Offerings in Close Proximity

  • A private placement made pursuant to Section 4(a)(2) and/or Rule 506(b) shortly before the filing of an initial public offering (“IPO”) would not likely be viewed as “gun jumping” because such an offering does not involve general solicitation and general advertising. However, a Rule 506(c) offering conducted in close proximity to the filing of an IPO may be viewed as “gun jumping” because of the general solicitation and general advertising associated with the offering, especially if the Rule 506(c) offering involves the sale of the same security as that offered in the IPO. In the case of emerging growth companies, the JOBS Act specifically permits test-the-waters communications with institutional accredited investors and QIBs prior to or after the filing of a registration statement. However, the general solicitation and general advertising used in a Rule 506(c) offering may also raise concerns for any test-the-waters discussions.
  • The SEC and its staff has clarified that an issuer that is conducting a public offering may conduct a concurrent private placement as long as, among other things, the issuer has not solicited the offerees in the private placement using the registration statement. Presumably, this analysis is made simpler now that general solicitation may be used in connection with a Rule 506(c) offering. The longstanding principle still applies that an offering that commences as a private offering must be completed as a private offering and an offering that commences as a public offering must be completed as a public offering except in the circumstances specified in Rule 155.
  • It is unlikely that Rule 506(c) will be used in connection with a private investment in public equity (“PIPE”) transaction. An already public company will likely be reluctant to use general solicitation in connection with a PIPE transaction, because announcing the potential private offering may have an effect on its stock price. Also, once an announcement is made, an issuer may be more reluctant to terminate a deal if the pricing is not favorable.
  • Rule 152 clarifies that a completed private offering will not be integrated with a subsequent public offering. Generally, issuers that conduct a PIPE transaction, or private offering wherein resale registration rights are offered to the private investors, rely on Rule 152 in connection with the filing of a resale registration statement. When Rule 152 was adopted, the private offering would not have involved a general solicitation. Thus, it is unclear whether Rule 152 would be available in connection with an offering in which general solicitation is permitted.

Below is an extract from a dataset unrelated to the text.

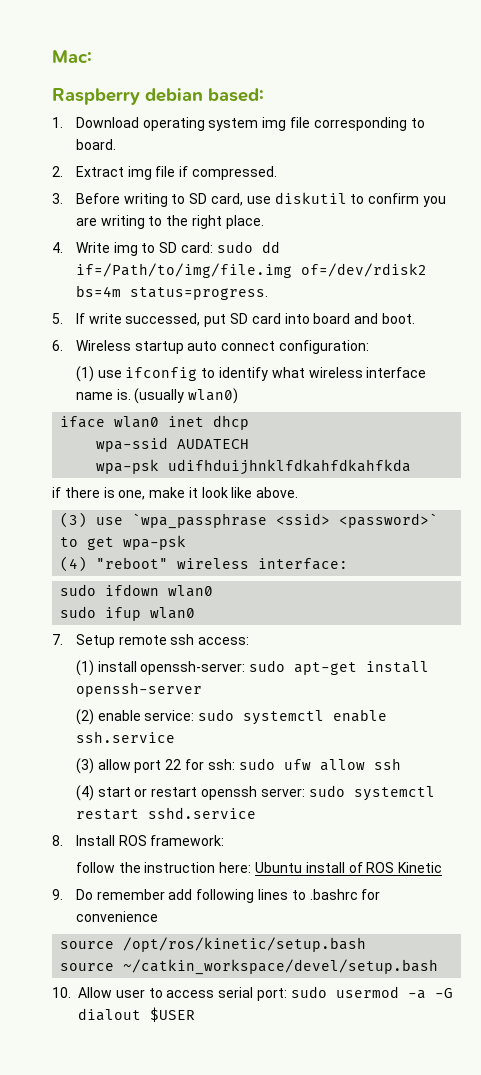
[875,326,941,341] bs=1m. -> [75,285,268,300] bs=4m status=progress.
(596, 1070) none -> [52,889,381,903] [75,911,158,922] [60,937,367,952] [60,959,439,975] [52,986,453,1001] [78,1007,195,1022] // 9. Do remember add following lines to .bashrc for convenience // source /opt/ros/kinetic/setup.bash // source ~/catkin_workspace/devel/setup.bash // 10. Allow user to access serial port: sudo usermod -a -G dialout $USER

Please contact Mitchell C. Littman, Esq. at mlittman@littmankrooks.com, Steven D. Uslaner, Esq. at suslaner@littmankrooks.com or Lesley DeCasseres, Esq. at ldecasseres@littmankrooks.com if you have questions concerning the Rule.

* General solicitation and general advertising include advertisements published in newspapers and magazines, website postings, press releases, communications broadcast over television and radio, and seminars or meetings where attendees have been invited by general solicitation or general advertising.